You might have already begun practice for fall sports, and if not, that moment will be here before you know it. As a coach, you’ve already begun to think through what you most want your team to be prepared for in the weeks ahead.
The start of the season is an exciting time. While it’s a great time to work through those game plans or start thinking through drills you want to highlight in practice, it’s also a time to perform administrative duties and responsibilities before the start of the first game.
Here’s a checklist of 5 things each coach should prepare to do for their team before the start of the season.
- Email or call each player with an introduction: The first step for any coach to take at the start of the season is to message players and their parents to let them know who you are and how to get in contact with you. This introduction also does a lot to help you build rapport with parents and the athlete you’ll be coaching.
- Set deadlines: Deadlines are important, and these shouldn’t be arbitrary. For example, if you need to have registration dues paid by a certain point in order to let an athlete play, then make sure that’s clearly communicated to the athlete and their parents. These deadlines can be set up for things like fundraisers, registration or to make payments for things like uniforms. Deadlines help you stay organized and better manage your team.
- Create a plan for your first practice: Create a plan for practice location and times and provide a rough outline of what those early practices will look like. As the season moves on, you can adjust your schedule and what’s expected in those practices based on what happens throughout the course of the season.
- Communicate to parents/athletes what you need: Sign-up forms, medical release forms, physical exams, contact information, etc., are things you need from parents and athletes before the start of a season. This needs to be communicated early. Set up those requirements and make sure parents and athletes know whether or not to have these before registration or the start of the first practice or game. You can also use this time to schedule team meetings to discuss with them what’s needed. This will help you stay organized for the start of the season.

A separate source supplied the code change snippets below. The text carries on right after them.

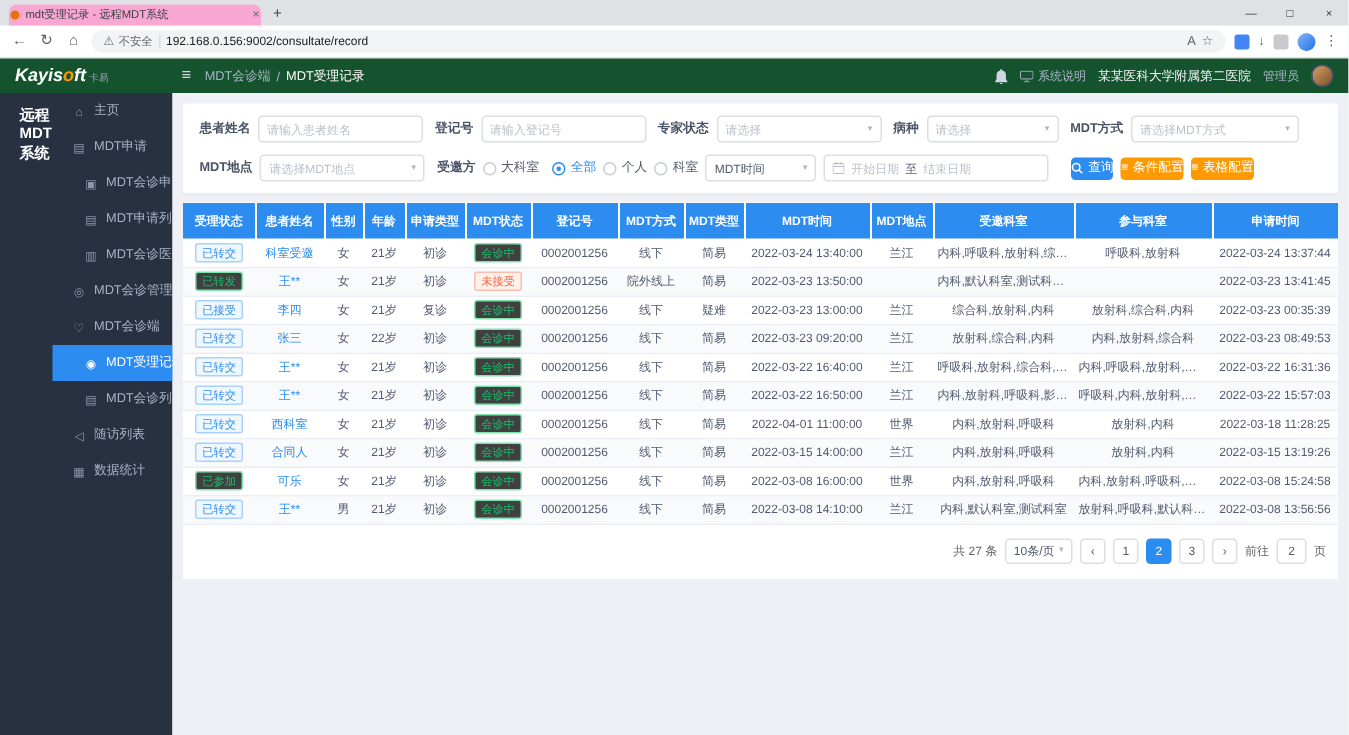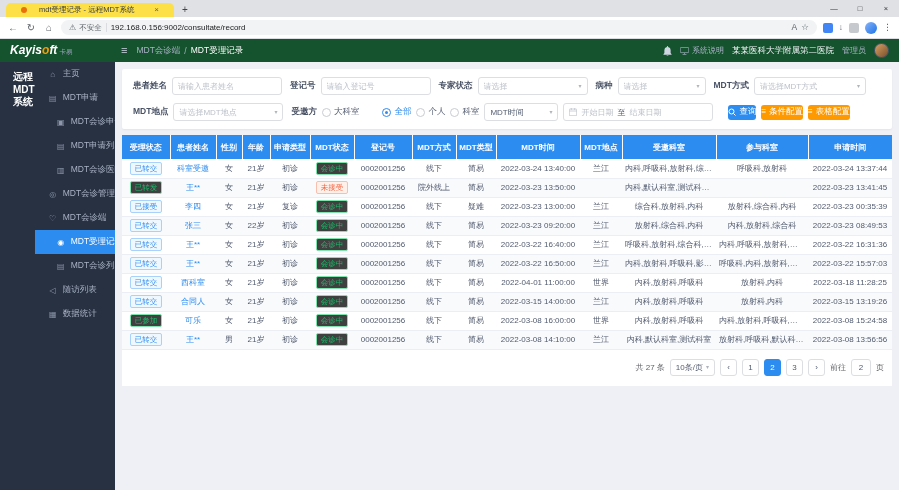"mdt受理记录 - 远程MDT系统" .tab { background: #fde047 -> #f9a8d4; gap: 12px -> 4px; padding: 0 15px -> 0 1px }
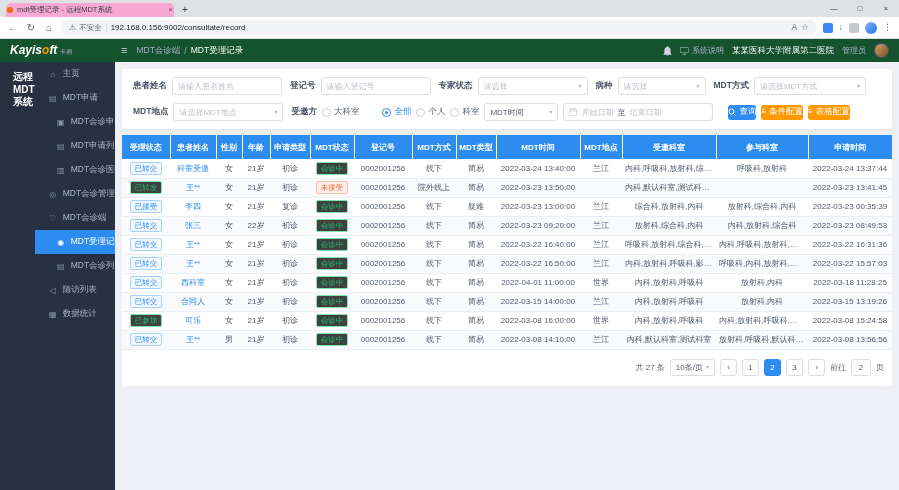"全部" .gap-left { margin-left: 18px -> 4px }
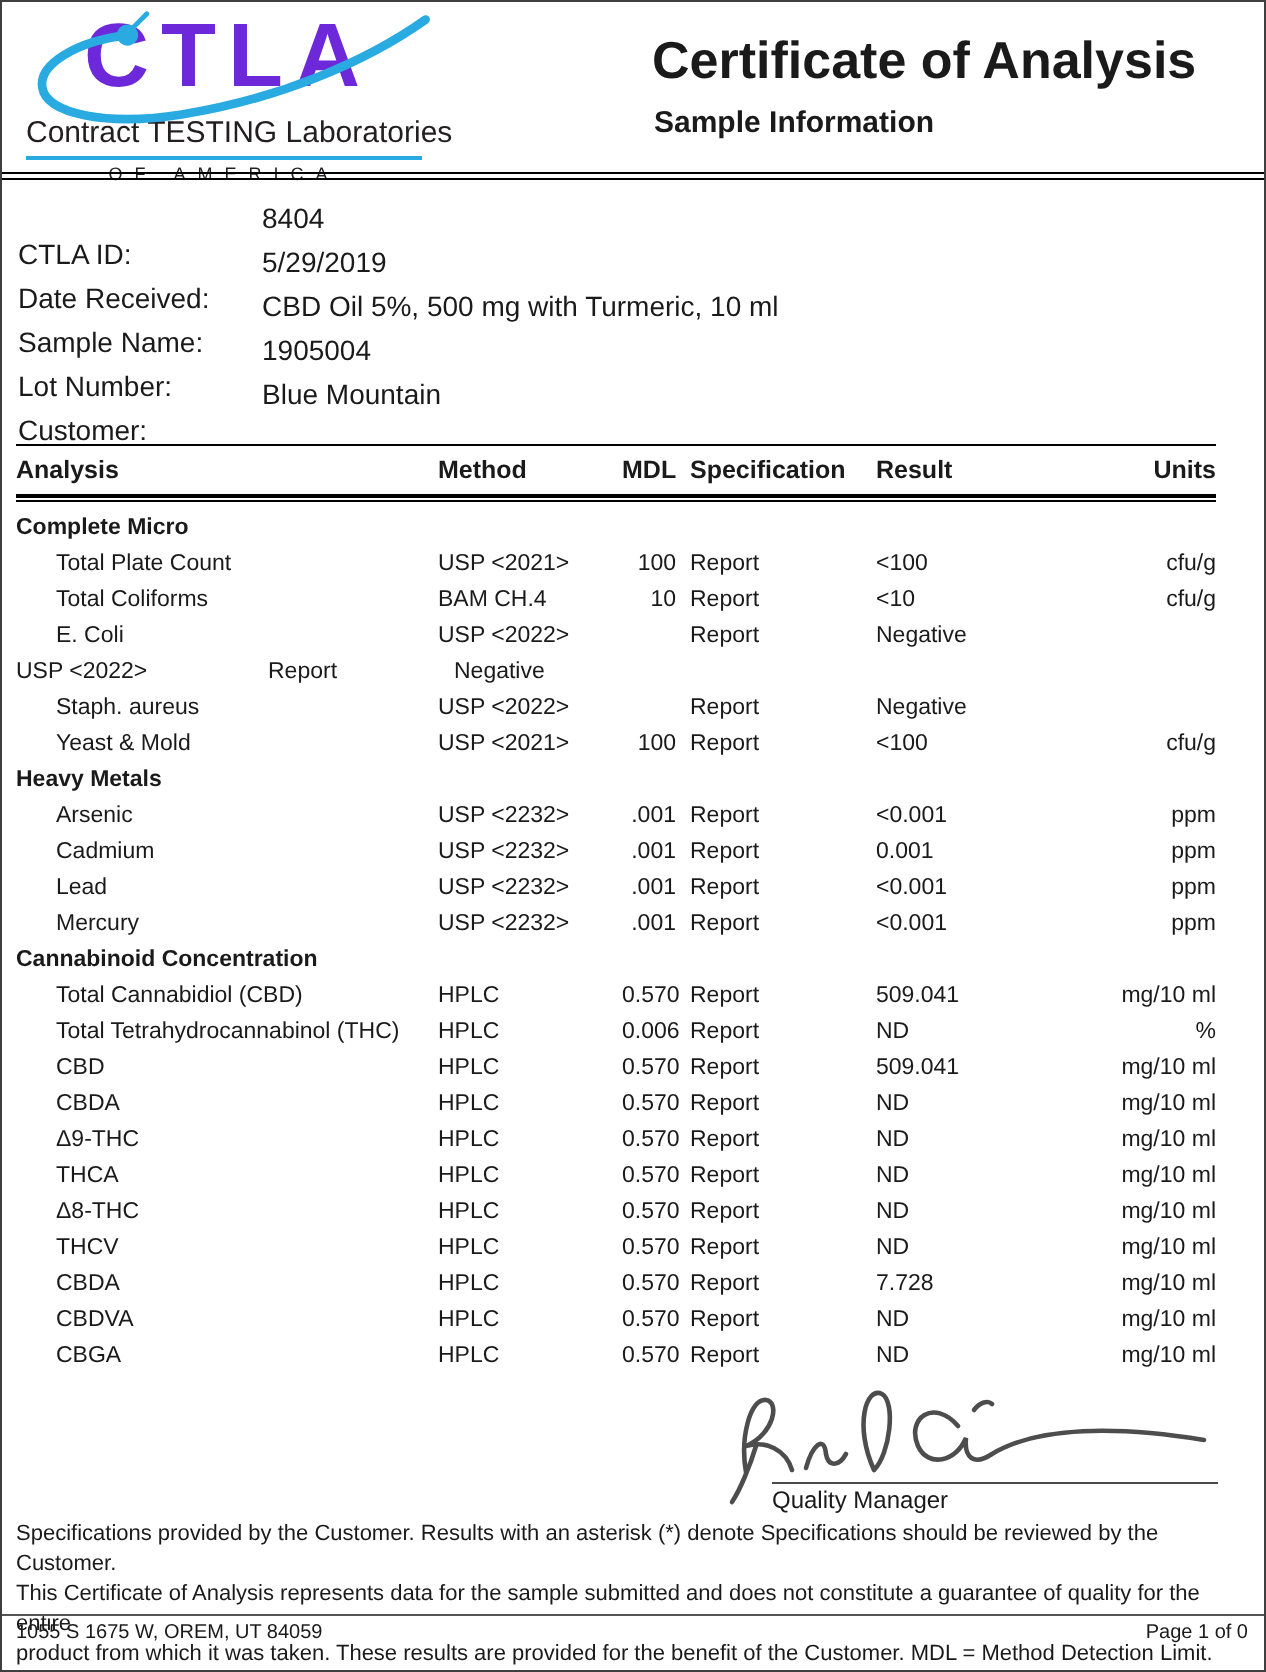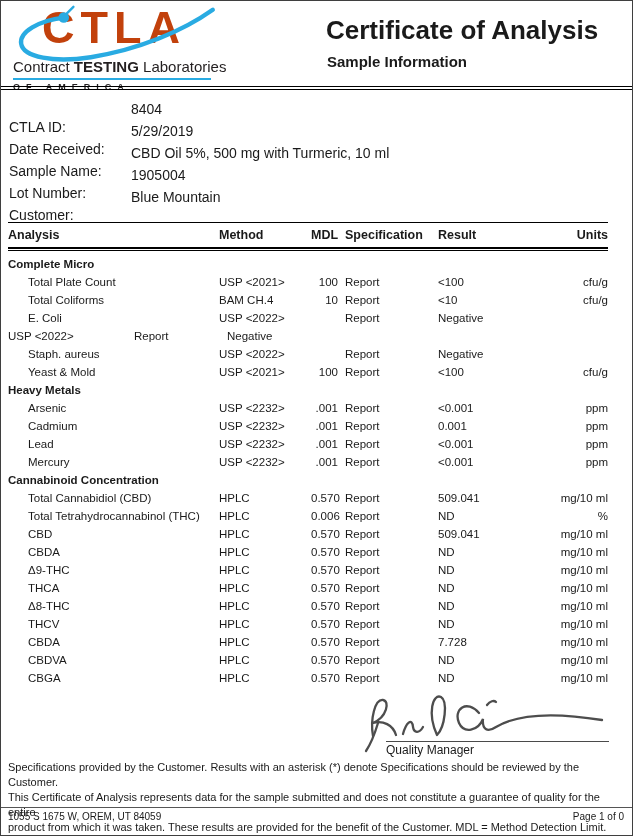"CTLA" .logo-acronym { color: #c2410c -> #6d28d9 }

- Send a schedule: Once you’ve made introductions, set deadlines, and collect payments and paperwork, now you are ready to send a full schedule so that parents and athletes know the dates and times for games, practices, any team-building activities and fundraising events.
It’s important, whether you’re a new coach or have years of experience in this position, that you make sure you set clear expectations for your team at the start of any season. This will help you stay organized, get a clear plan for the first few weeks of the season and ultimately help you better manage your team.